This paper aims to evaluate the algorithms’ tracking performance, meaning true target person identification is the first priority. Therefore, besides evaluating accurate action estimation, we reduce the matching standards. Specifically, we consider an action to be true if this action tries to move the target person to the center of the image. For example, if the bbox of the target person is on the left of the image, move backward, turn left, and move forward and turn left are all considered as true actions. The results are reported in Table. I. An example is shown in Fig. 6. We observe that after a long occlusion by a visually similar person, Zhong’s method outputs move forward and turn left, failing to re-identify the target person. In contrast, our method reliably re-identifies the target person even after long-term occlusion.


V-B Memory Examples
Several replayed examples of our short-term and long-term memories are shown in Fig. 7. For more visual examples of short-term and long-term memories, please refer to the supplementary video.

V-C Visual Examples during RPF Task
Sampled images are shown in Fig. 8 consisting of the observation of the target person during the robot-person-following task. We can observe significant changes in the appearance of the target person from left to right including lighting and viewpoint changes. In such situations, previous methods relying short-term experiences would fail to re-identify the target person after occlusion. For example, as shown in Fig. 8 (b), short-term experiences capture the latest observation, i.e., the back view of the target person. Consequently, when the target person reappears with a front view, these short-term experiences fail to re-identify them.
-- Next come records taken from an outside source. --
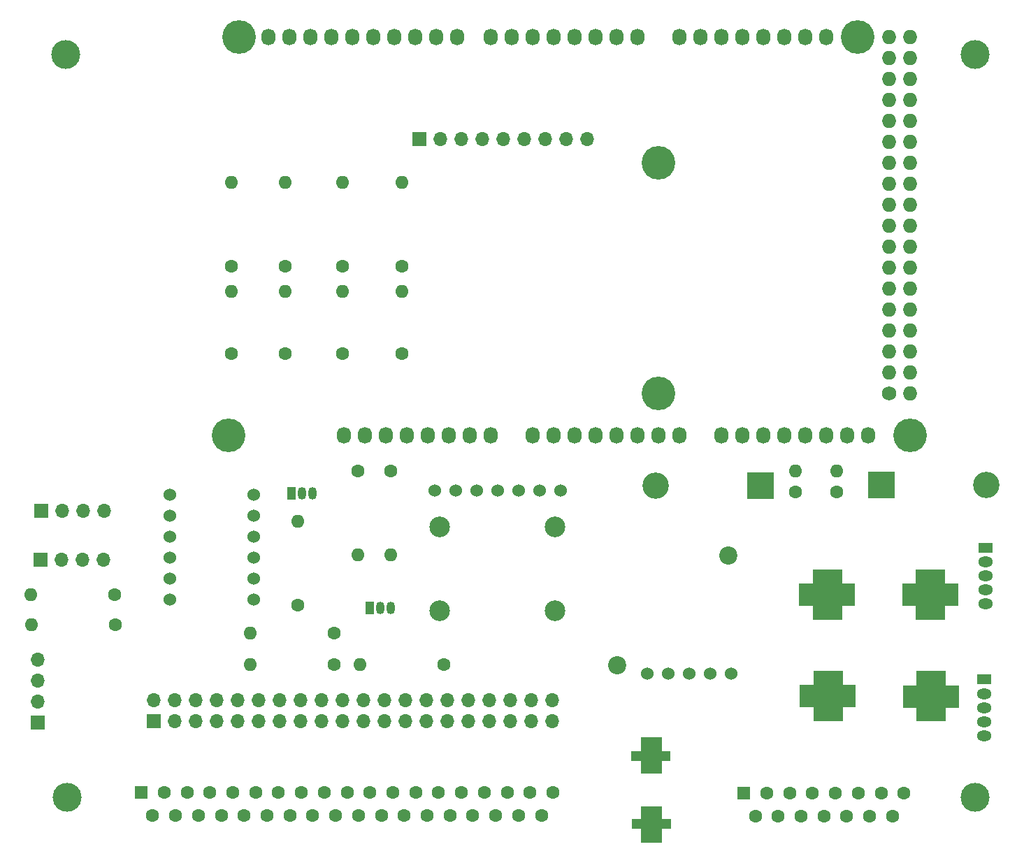
<source format=gbr>
G04 #@! TF.GenerationSoftware,KiCad,Pcbnew,(5.1.5)-3*
G04 #@! TF.CreationDate,2020-03-31T15:59:09-04:00*
G04 #@! TF.ProjectId,Deck_Plate_PCB,4465636b-5f50-46c6-9174-655f5043422e,A*
G04 #@! TF.SameCoordinates,Original*
G04 #@! TF.FileFunction,Soldermask,Top*
G04 #@! TF.FilePolarity,Negative*
%FSLAX46Y46*%
G04 Gerber Fmt 4.6, Leading zero omitted, Abs format (unit mm)*
G04 Created by KiCad (PCBNEW (5.1.5)-3) date 2020-03-31 15:59:09*
%MOMM*%
%LPD*%
G04 APERTURE LIST*
%ADD10C,2.500000*%
%ADD11C,2.200000*%
%ADD12O,1.600000X1.600000*%
%ADD13C,1.600000*%
%ADD14O,1.700000X1.700000*%
%ADD15R,1.700000X1.700000*%
%ADD16O,3.200000X3.200000*%
%ADD17R,3.200000X3.200000*%
%ADD18C,3.500000*%
%ADD19R,1.600000X1.600000*%
%ADD20R,4.700000X1.300000*%
%ADD21R,2.500000X4.400000*%
%ADD22R,3.600000X6.200000*%
%ADD23R,6.800000X2.800000*%
%ADD24O,1.800000X1.275000*%
%ADD25R,1.800000X1.275000*%
%ADD26R,1.050000X1.500000*%
%ADD27O,1.050000X1.500000*%
%ADD28C,1.524000*%
%ADD29C,1.727200*%
%ADD30O,1.727200X1.727200*%
%ADD31O,1.727200X2.032000*%
%ADD32C,4.064000*%
G04 APERTURE END LIST*
D10*
X145130000Y-108280000D03*
X131120000Y-108290000D03*
X131110000Y-118440000D03*
D11*
X166090000Y-111739200D03*
X152628600Y-124993400D03*
D10*
X145140000Y-118450000D03*
D12*
X125196600Y-111658400D03*
D13*
X125196600Y-101498400D03*
D12*
X126550000Y-66500000D03*
D13*
X126550000Y-76660000D03*
D12*
X105890000Y-66530000D03*
D13*
X105890000Y-76690000D03*
D12*
X112400000Y-66530000D03*
D13*
X112400000Y-76690000D03*
D12*
X126580000Y-79740000D03*
D13*
X126580000Y-87240000D03*
D12*
X105910000Y-79730000D03*
D13*
X105910000Y-87230000D03*
D12*
X112420000Y-79760000D03*
D13*
X112420000Y-87260000D03*
D14*
X144754600Y-129235200D03*
X144754600Y-131775200D03*
X142214600Y-129235200D03*
X142214600Y-131775200D03*
X139674600Y-129235200D03*
X139674600Y-131775200D03*
X137134600Y-129235200D03*
X137134600Y-131775200D03*
X134594600Y-129235200D03*
X134594600Y-131775200D03*
X132054600Y-129235200D03*
X132054600Y-131775200D03*
X129514600Y-129235200D03*
X129514600Y-131775200D03*
X126974600Y-129235200D03*
X126974600Y-131775200D03*
X124434600Y-129235200D03*
X124434600Y-131775200D03*
X121894600Y-129235200D03*
X121894600Y-131775200D03*
X119354600Y-129235200D03*
X119354600Y-131775200D03*
X116814600Y-129235200D03*
X116814600Y-131775200D03*
X114274600Y-129235200D03*
X114274600Y-131775200D03*
X111734600Y-129235200D03*
X111734600Y-131775200D03*
X109194600Y-129235200D03*
X109194600Y-131775200D03*
X106654600Y-129235200D03*
X106654600Y-131775200D03*
X104114600Y-129235200D03*
X104114600Y-131775200D03*
X101574600Y-129235200D03*
X101574600Y-131775200D03*
X99034600Y-129235200D03*
X99034600Y-131775200D03*
X96494600Y-129235200D03*
D15*
X96494600Y-131775200D03*
D12*
X119380000Y-66510000D03*
D13*
X119380000Y-76670000D03*
D12*
X119350000Y-79760000D03*
D13*
X119350000Y-87260000D03*
D14*
X82423000Y-124302520D03*
X82423000Y-126842520D03*
X82423000Y-129382520D03*
D15*
X82423000Y-131922520D03*
D16*
X157302200Y-103225600D03*
D17*
X170002200Y-103225600D03*
D16*
X197358000Y-103174800D03*
D17*
X184658000Y-103174800D03*
D14*
X148971000Y-61264800D03*
X146431000Y-61264800D03*
X143891000Y-61264800D03*
X141351000Y-61264800D03*
X138811000Y-61264800D03*
X136271000Y-61264800D03*
X133731000Y-61264800D03*
X131191000Y-61264800D03*
D15*
X128651000Y-61264800D03*
D14*
X90424000Y-112247680D03*
X87884000Y-112247680D03*
X85344000Y-112247680D03*
D15*
X82804000Y-112247680D03*
D12*
X81686400Y-120103900D03*
D13*
X91846400Y-120103900D03*
D12*
X81640680Y-116423440D03*
D13*
X91800680Y-116423440D03*
D14*
X90474800Y-106273600D03*
X87934800Y-106273600D03*
X85394800Y-106273600D03*
D15*
X82854800Y-106273600D03*
D18*
X195961000Y-141020800D03*
X195961000Y-50977800D03*
X85979000Y-141020800D03*
X85852000Y-50977800D03*
D19*
X167995600Y-140487400D03*
D13*
X170765600Y-140487400D03*
X173535600Y-140487400D03*
X176305600Y-140487400D03*
X179075600Y-140487400D03*
X181845600Y-140487400D03*
X184615600Y-140487400D03*
X187385600Y-140487400D03*
X169380600Y-143327400D03*
X172150600Y-143327400D03*
X174920600Y-143327400D03*
X177690600Y-143327400D03*
X180460600Y-143327400D03*
X183230600Y-143327400D03*
X186000600Y-143327400D03*
D19*
X94996000Y-140411200D03*
D13*
X97766000Y-140411200D03*
X100536000Y-140411200D03*
X103306000Y-140411200D03*
X106076000Y-140411200D03*
X108846000Y-140411200D03*
X111616000Y-140411200D03*
X114386000Y-140411200D03*
X117156000Y-140411200D03*
X119926000Y-140411200D03*
X122696000Y-140411200D03*
X125466000Y-140411200D03*
X128236000Y-140411200D03*
X131006000Y-140411200D03*
X133776000Y-140411200D03*
X136546000Y-140411200D03*
X139316000Y-140411200D03*
X142086000Y-140411200D03*
X144856000Y-140411200D03*
X96381000Y-143251200D03*
X99151000Y-143251200D03*
X101921000Y-143251200D03*
X104691000Y-143251200D03*
X107461000Y-143251200D03*
X110231000Y-143251200D03*
X113001000Y-143251200D03*
X115771000Y-143251200D03*
X118541000Y-143251200D03*
X121311000Y-143251200D03*
X124081000Y-143251200D03*
X126851000Y-143251200D03*
X129621000Y-143251200D03*
X132391000Y-143251200D03*
X135161000Y-143251200D03*
X137931000Y-143251200D03*
X140701000Y-143251200D03*
X143471000Y-143251200D03*
D12*
X108229400Y-124917200D03*
D13*
X118389400Y-124917200D03*
D12*
X108204000Y-121107200D03*
D13*
X118364000Y-121107200D03*
D12*
X121462800Y-124917200D03*
D13*
X131622800Y-124917200D03*
D12*
X121259600Y-111633000D03*
D13*
X121259600Y-101473000D03*
D12*
X113969800Y-107594400D03*
D13*
X113969800Y-117754400D03*
D12*
X174269400Y-101473000D03*
D13*
X174269400Y-104013000D03*
D12*
X179197000Y-101498400D03*
D13*
X179197000Y-104038400D03*
D20*
X156718000Y-136042400D03*
X156794200Y-144272000D03*
D21*
X156756100Y-135978900D03*
X156756100Y-144284700D03*
D22*
X178181000Y-128778000D03*
X190627000Y-128752600D03*
D23*
X178117500Y-128739900D03*
X190639700Y-128790700D03*
D22*
X178130200Y-116484400D03*
X190576200Y-116459000D03*
D23*
X178066700Y-116446300D03*
X190588900Y-116497100D03*
D24*
X197104000Y-133546000D03*
X197104000Y-131846000D03*
X197104000Y-130146000D03*
X197104000Y-128446000D03*
D25*
X197104000Y-126746000D03*
D26*
X122707400Y-118033800D03*
D27*
X125247400Y-118033800D03*
X123977400Y-118033800D03*
D26*
X113182400Y-104165400D03*
D27*
X115722400Y-104165400D03*
X114452400Y-104165400D03*
D28*
X130530600Y-103835200D03*
X133070600Y-103835200D03*
X135610600Y-103835200D03*
X138150600Y-103835200D03*
X140690600Y-103835200D03*
X143230600Y-103835200D03*
X145770600Y-103835200D03*
X98475800Y-117068600D03*
X98475800Y-114528600D03*
X98475800Y-111988600D03*
X98475800Y-109448600D03*
X98475800Y-106908600D03*
X98475800Y-104368600D03*
X108635800Y-117068600D03*
X108635800Y-114528600D03*
X108635800Y-111988600D03*
X108635800Y-109448600D03*
X108635800Y-106908600D03*
X108635800Y-104368600D03*
D24*
X197281800Y-117594800D03*
X197281800Y-115894800D03*
X197281800Y-114194800D03*
X197281800Y-112494800D03*
D25*
X197281800Y-110794800D03*
D28*
X156260800Y-126009400D03*
X158800800Y-126009400D03*
X161340800Y-126009400D03*
X163880800Y-126009400D03*
X166420800Y-126009400D03*
D29*
X185572400Y-92075000D03*
D30*
X188112400Y-92075000D03*
X185572400Y-89535000D03*
X188112400Y-89535000D03*
X185572400Y-86995000D03*
X188112400Y-86995000D03*
X185572400Y-84455000D03*
X188112400Y-84455000D03*
X185572400Y-81915000D03*
X188112400Y-81915000D03*
X185572400Y-79375000D03*
X188112400Y-79375000D03*
X185572400Y-76835000D03*
X188112400Y-76835000D03*
X185572400Y-74295000D03*
X188112400Y-74295000D03*
X185572400Y-71755000D03*
X188112400Y-71755000D03*
X185572400Y-69215000D03*
X188112400Y-69215000D03*
X185572400Y-66675000D03*
X188112400Y-66675000D03*
X185572400Y-64135000D03*
X188112400Y-64135000D03*
X185572400Y-61595000D03*
X188112400Y-61595000D03*
X185572400Y-59055000D03*
X188112400Y-59055000D03*
X185572400Y-56515000D03*
X188112400Y-56515000D03*
X185572400Y-53975000D03*
X188112400Y-53975000D03*
X185572400Y-51435000D03*
X188112400Y-51435000D03*
X185572400Y-48895000D03*
X188112400Y-48895000D03*
D31*
X119532400Y-97155000D03*
X122072400Y-97155000D03*
X124612400Y-97155000D03*
X127152400Y-97155000D03*
X129692400Y-97155000D03*
X132232400Y-97155000D03*
X134772400Y-97155000D03*
X137312400Y-97155000D03*
X142392400Y-97155000D03*
X144932400Y-97155000D03*
X147472400Y-97155000D03*
X150012400Y-97155000D03*
X152552400Y-97155000D03*
X155092400Y-97155000D03*
X157632400Y-97155000D03*
X160172400Y-97155000D03*
X165252400Y-97155000D03*
X167792400Y-97155000D03*
X170332400Y-97155000D03*
X172872400Y-97155000D03*
X175412400Y-97155000D03*
X177952400Y-97155000D03*
X180492400Y-97155000D03*
X183032400Y-97155000D03*
X110388400Y-48895000D03*
X112928400Y-48895000D03*
X115468400Y-48895000D03*
X118008400Y-48895000D03*
X120548400Y-48895000D03*
X123088400Y-48895000D03*
X125628400Y-48895000D03*
X128168400Y-48895000D03*
X130708400Y-48895000D03*
X133248400Y-48895000D03*
X137312400Y-48895000D03*
X139852400Y-48895000D03*
X142392400Y-48895000D03*
X144932400Y-48895000D03*
X147472400Y-48895000D03*
X150012400Y-48895000D03*
X152552400Y-48895000D03*
X155092400Y-48895000D03*
X160172400Y-48895000D03*
X162712400Y-48895000D03*
X165252400Y-48895000D03*
X167792400Y-48895000D03*
X170332400Y-48895000D03*
X172872400Y-48895000D03*
X175412400Y-48895000D03*
X177952400Y-48895000D03*
D32*
X105562400Y-97155000D03*
X157632400Y-92075000D03*
X188112400Y-97155000D03*
X106832400Y-48895000D03*
X157632400Y-64135000D03*
X181762400Y-48895000D03*
M02*

</source>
In contrast, our method utilizes both short-term and long-term experiences. Specifically, we fine-tune the feature extractor within our OCL-assisted RPF-ReID module using both types of experiences. This approach constructs a complete representation of the target person, considering long-term experiences (e.g., the target person’s front view) and short-term experiences (e.g., the target person’s back view). As a result, our method can re-identify the target person even when they reappear with a front view.